Les Dépêches de Brazzaville



Interview. Harvey Massamba : « Il faut former une nouvelle génération de jeunes au théâtre »


Les Dépêches du Bassin du Congo (L.D.B.C.) : Qu’en est-il, d’entrée de jeu, de ce projet sur lequel vous travaillez ?

Harvey Massamba (H.M.) : Je suis en train de recruter une nouvelle génération de jeunes que je vais former pendant trois ans au théâtre, à l’église Saint- Charles-Louanga. Dans ce cadre-là, j’ai le projet de création de l’école de théâtre à Brazzaville. Je viens d’être pris dans le projet sur les "Capitales africaines" ; cette série intitulée "Brazzaville" dont le tournage va démarrer incessamment. Je suis en train de préparer, avec Arthur V. Batoumeni, un spactacle qui est encore embryonnaire que je ne voudrais pas dévoiler ici. Mais les projets, il y en a. Cependant, je compte reprendre "La Gueule de rechange" pour Mantsina prochain. Je travaille également sur un projet de théâtre en langue congolaise.

L.D.B.C. : Sur quoi porte-t-il précisément ?

H.M. : Il y a un moment, je pense au fait que nous les Africains, nous sommes les rares peuples sinon le seul [peuple] au monde qui fait le théâtre dans une langue d’emprunt, c’est-à-dire qui n’est pas la nôtre. Je suis de plus en plus interpellé par ce fait. J’ai donc envie de commencer à monter des spectacles en l’une des langues congolaises. Et le premier projet que j’ai vraiment en vue, je compte mettre en scène un texte de Sony Labou Tansi dans sa langue, kongo.

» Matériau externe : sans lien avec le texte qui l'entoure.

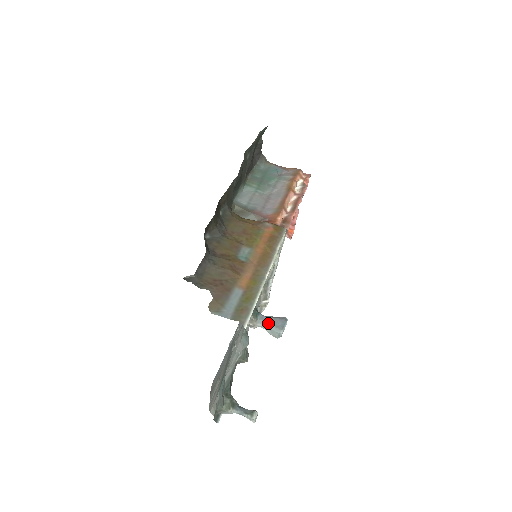
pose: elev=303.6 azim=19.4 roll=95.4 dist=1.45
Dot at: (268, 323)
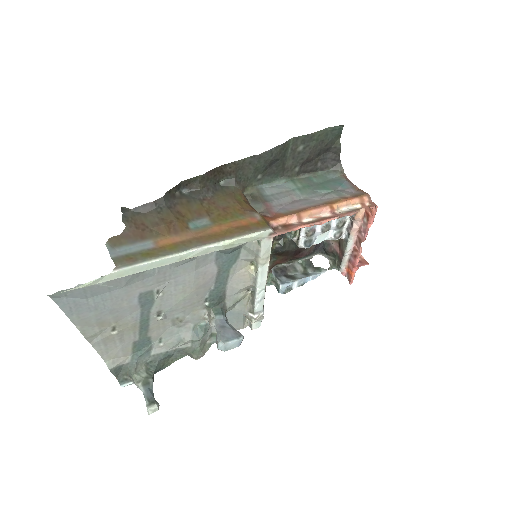
Dot at: (220, 327)
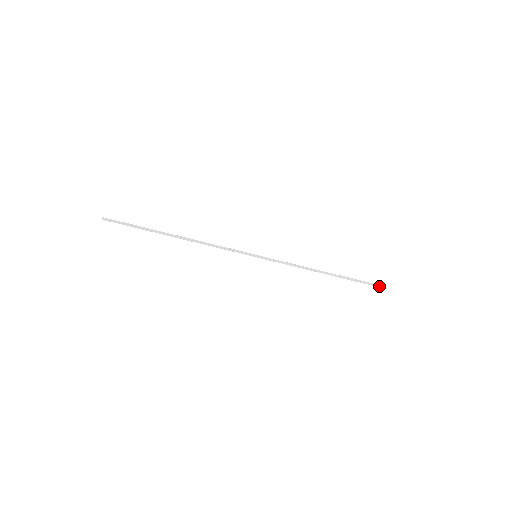
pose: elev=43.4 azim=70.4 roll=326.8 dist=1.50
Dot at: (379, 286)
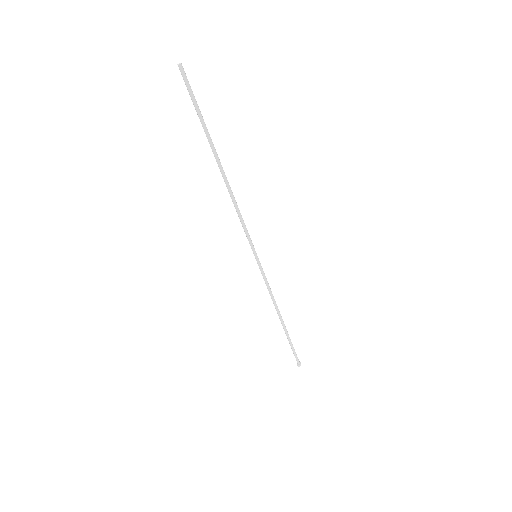
Dot at: (299, 361)
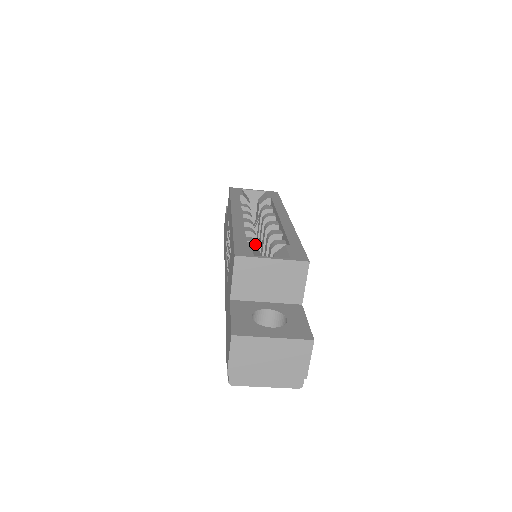
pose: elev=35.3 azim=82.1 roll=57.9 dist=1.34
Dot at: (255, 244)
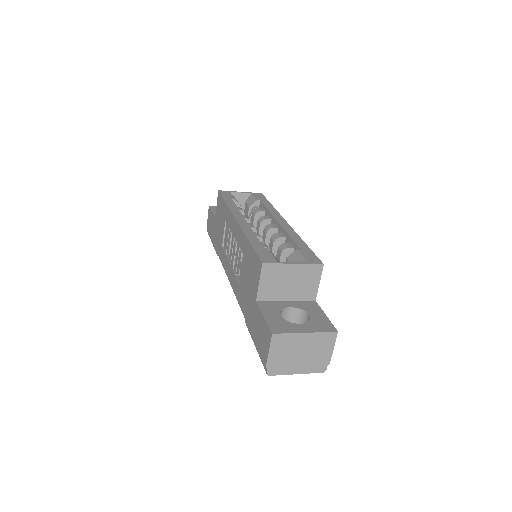
Dot at: occluded
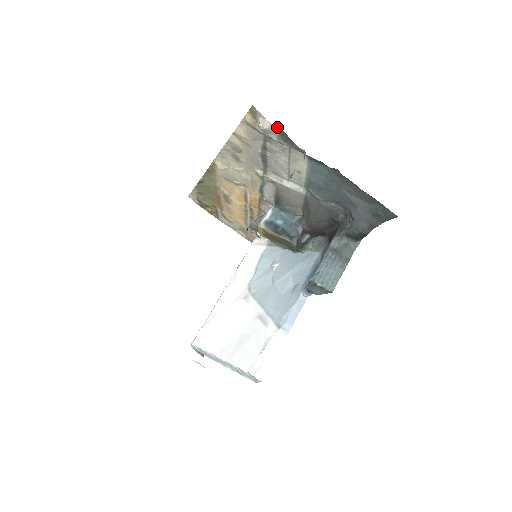
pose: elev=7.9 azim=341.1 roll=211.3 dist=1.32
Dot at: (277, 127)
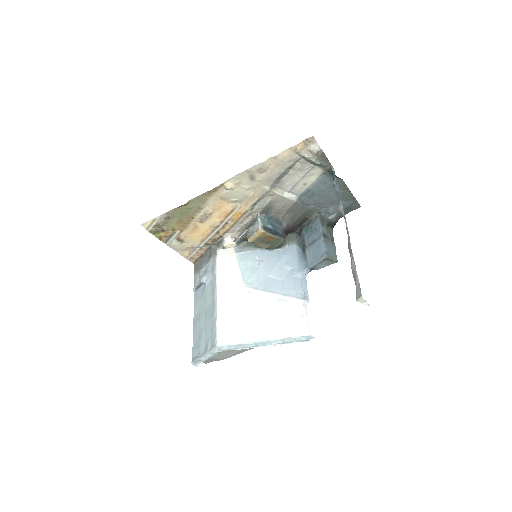
Dot at: (322, 151)
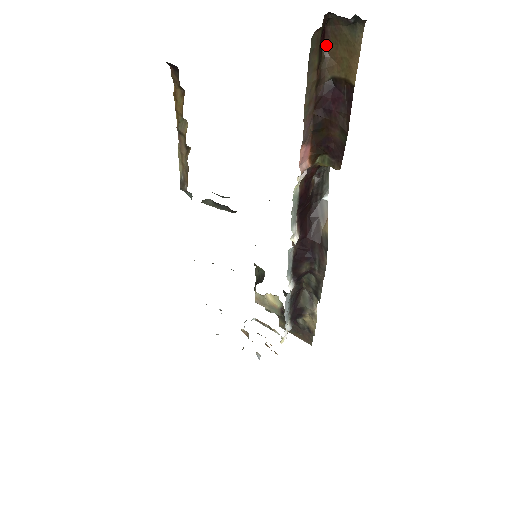
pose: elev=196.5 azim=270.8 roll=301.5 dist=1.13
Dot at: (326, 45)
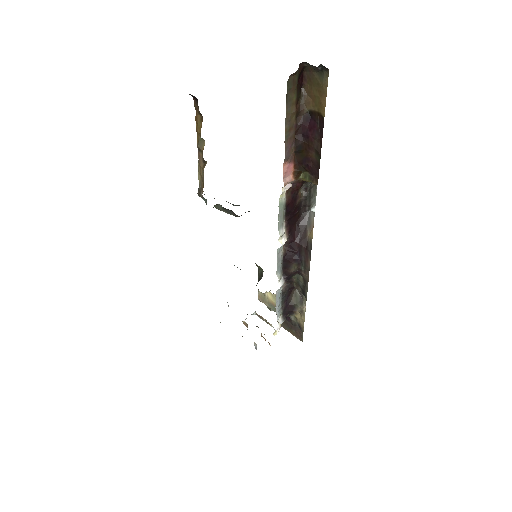
Dot at: (304, 86)
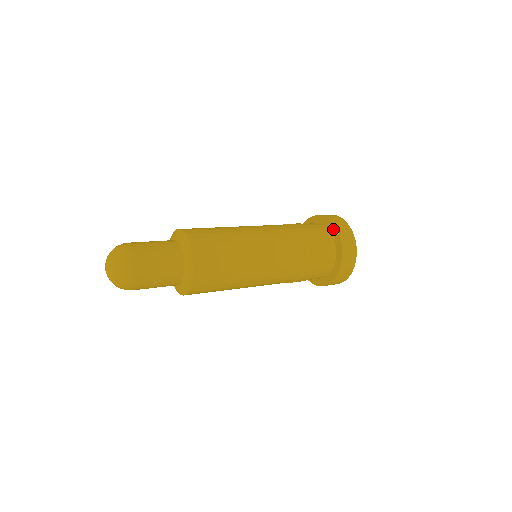
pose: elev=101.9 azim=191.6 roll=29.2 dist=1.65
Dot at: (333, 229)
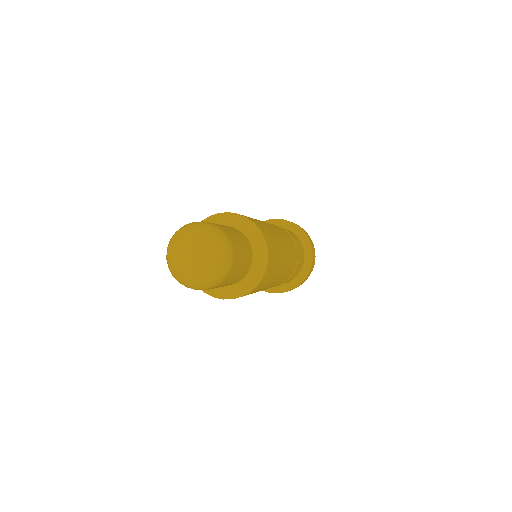
Dot at: (299, 231)
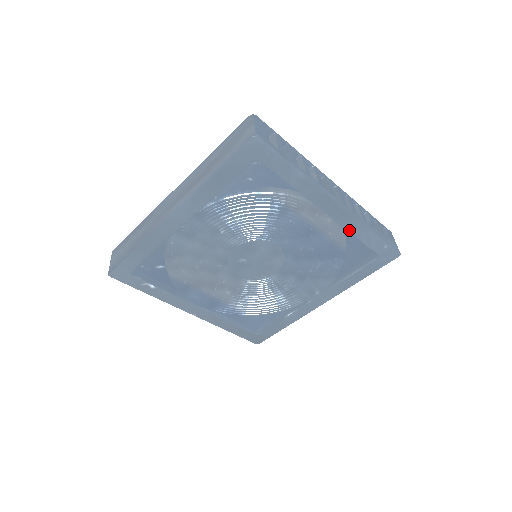
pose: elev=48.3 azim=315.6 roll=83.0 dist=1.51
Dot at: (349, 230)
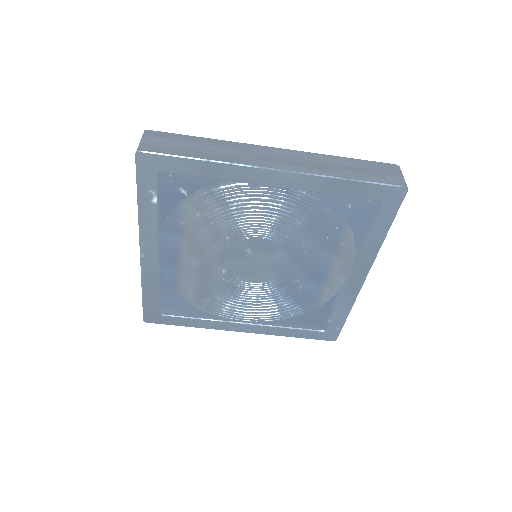
Dot at: (341, 299)
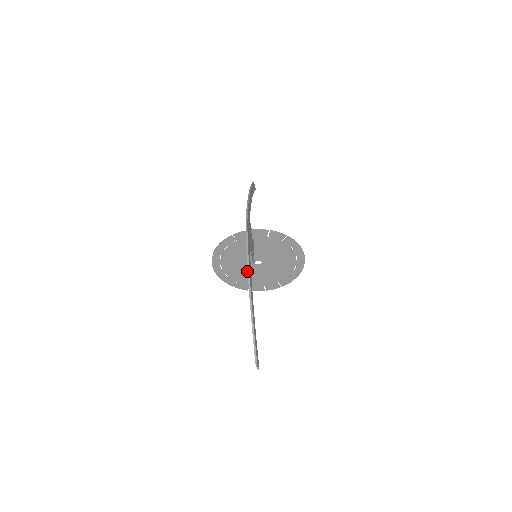
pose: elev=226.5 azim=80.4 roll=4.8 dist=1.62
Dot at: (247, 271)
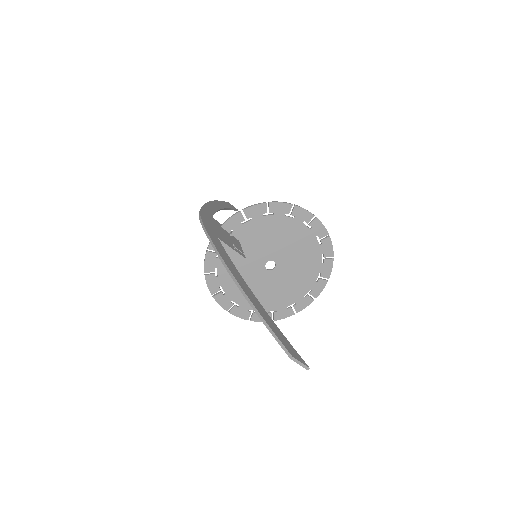
Dot at: (268, 287)
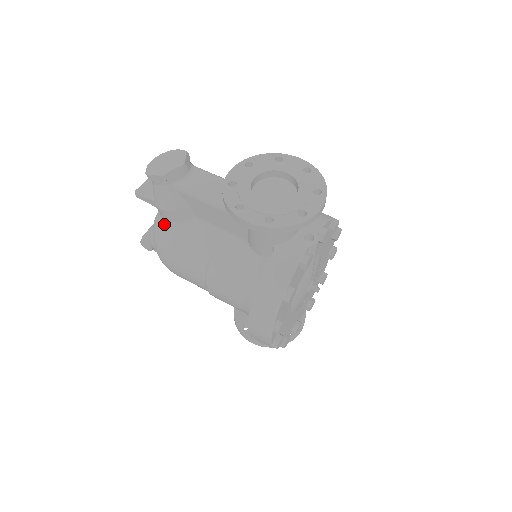
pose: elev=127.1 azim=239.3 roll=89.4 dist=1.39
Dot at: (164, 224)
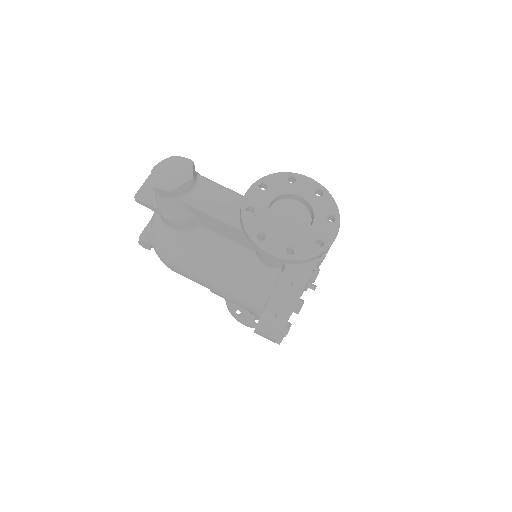
Dot at: (167, 230)
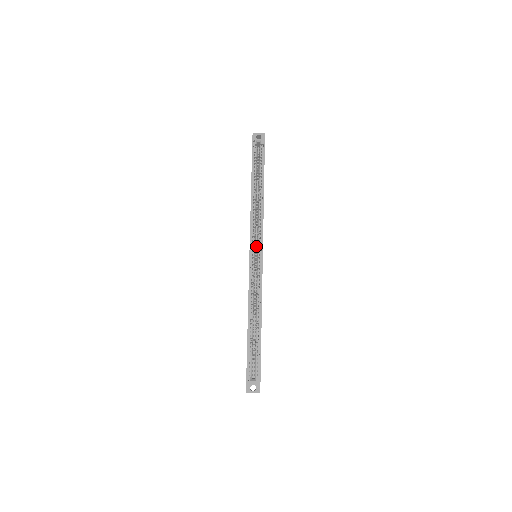
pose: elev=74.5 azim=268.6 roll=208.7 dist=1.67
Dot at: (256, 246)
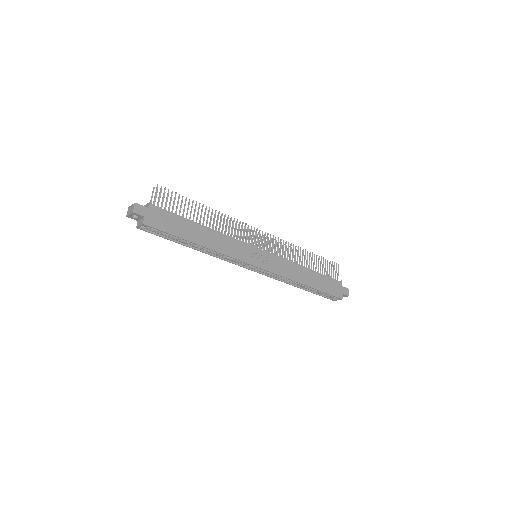
Dot at: occluded
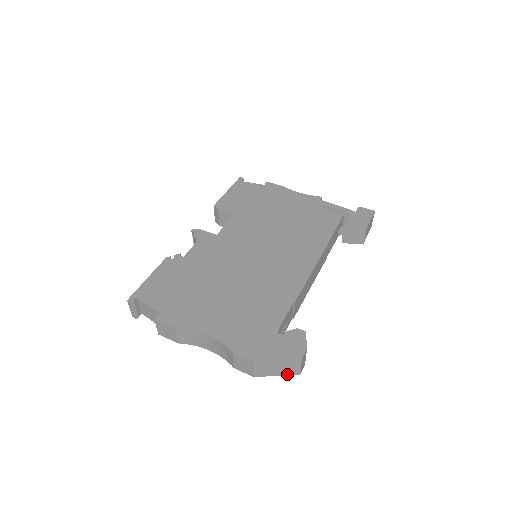
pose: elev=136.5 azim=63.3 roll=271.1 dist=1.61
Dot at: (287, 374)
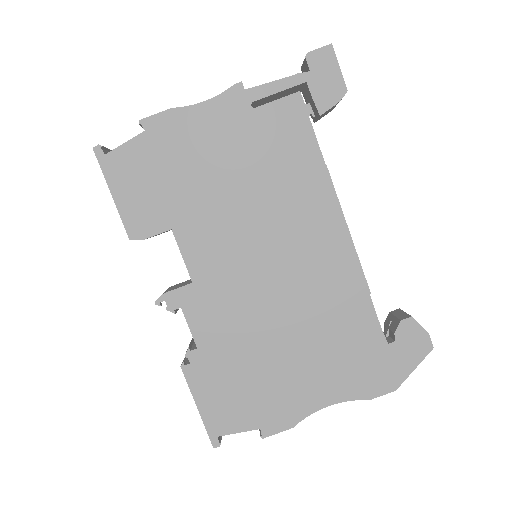
Dot at: occluded
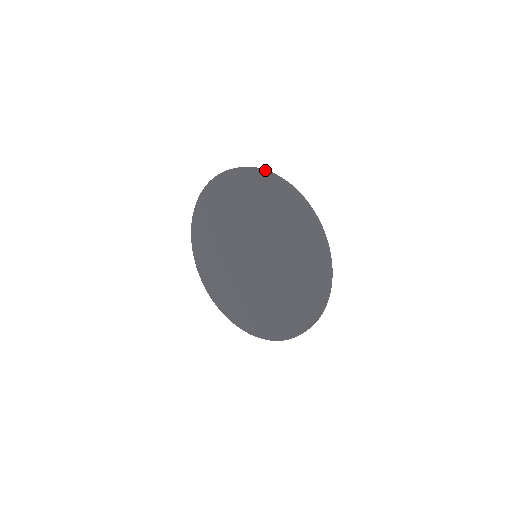
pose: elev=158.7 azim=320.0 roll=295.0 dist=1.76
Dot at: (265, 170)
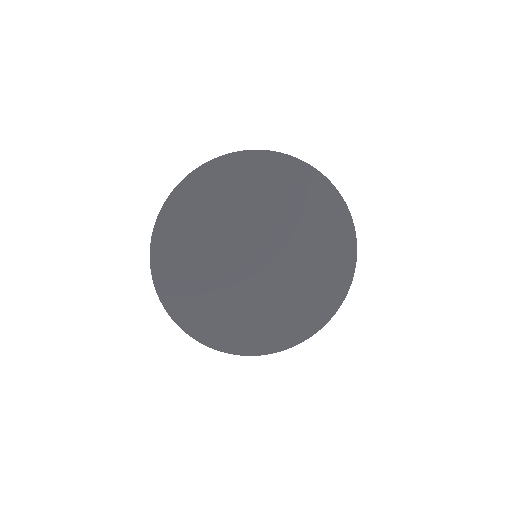
Dot at: (305, 162)
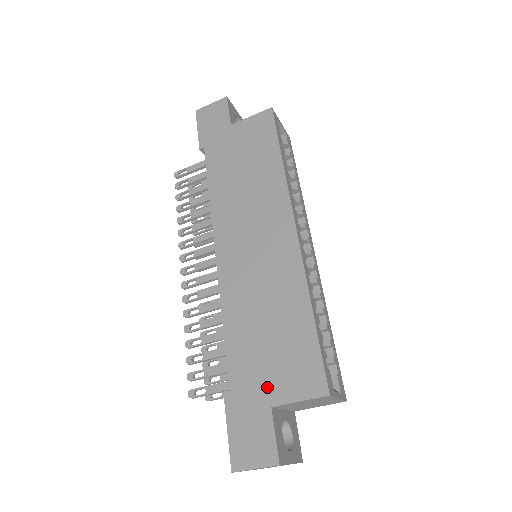
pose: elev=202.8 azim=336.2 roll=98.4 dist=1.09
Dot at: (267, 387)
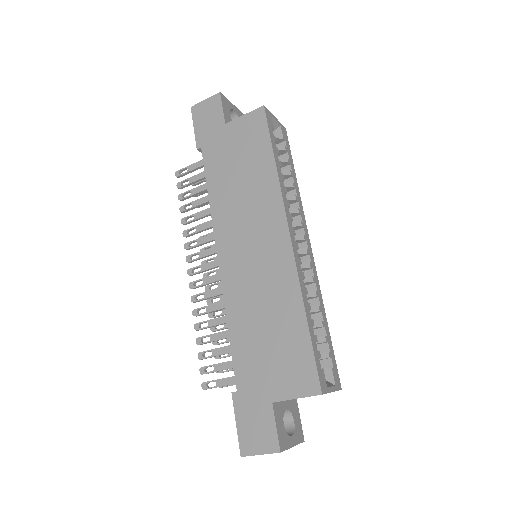
Dot at: (268, 385)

La langue dans laquelle il réfléchissait. Il écrivait en français, c’est vrai, mais il écrivait en kongo. Ça se lit dans ses écritures, toute la trame, toute la fougue. Au fait toute la substance de Sony est en cette langue-là. J’ai alors envie de regarder un peu ce que ça ferait de ramener Sony dans sa langue maternelle. C’est un projet qui est en vue et je pense que courant 2020, il verra le jour.

L.D.B.C : Que représente alors le théâtre pour vous ?

H.M. : Je ne fais que ça. Déjà, je ne fais que du théâtre, je ne vis que de ça ou je meurs de faim du théâtre (...)  J’ai arrêté mes études pour faire du théâtre et depuis 1995, je ne fais que ça, je ne vis que de ça. Si j’ai visité beaucoup de pays, c’est grâce au théâtre.

L.D.B.C. : Sony Labou Tansi est l’une des icônes du monde culturel au Congo, en France et partout ailleurs. Qui est-il pour vous ?

H.M. : Je dirai que Sony est l’un des plus grands penseurs de notre temps. Parce qu’au-delà de son écriture romanesque ou théâtrale, il est un penseur. C’est un philosophe, un éclaireur. Il y a des choses qu’il a écrites dans ses bouquins, il y a trente à quarante ans, qui étaient presque prémonitoires car elles se réalisent aujourd’hui. Quand vous parcourez cette écriture, vous vous rendez-compte qu’il y a des choses en vous qui s’installent ; des choses de la vie de tous les jours que vous comprenez mieux sur lesquelles vous avez une autre vue, une autre vision, une autre pratique. Pour moi, Sony Labou Tansi c’est un prophète.

L.D.B.C : Pour terminer…

H.M. : Le projet de formation que j’ai ici à Saint-Charles-Louanga s’inscrit dans le festival Mantsina sur scène qui est un festival international de théâtre à Brazzaville, au Congo. Et dans ce cadre-là, j’anime des formations pour les jeunes. Ce sont des formations de trois ans qui sont tout un processus qui peut être académique.  Puisque j’ai un projet de création d’une école de théâtre, ce sont des modules que je teste avec des enfants. Et ces jeunes qui veulent faire du théâtre, je les prends pendant trois ans. La première année, on travaille sur le théâtre antique, pour comprendre l’origine du théâtre ; en deuxième année on fait l’époque classique. On va donc visiter les Molière, Shakespear… et la troisième année, nous clôturons par le théâtre contemporain.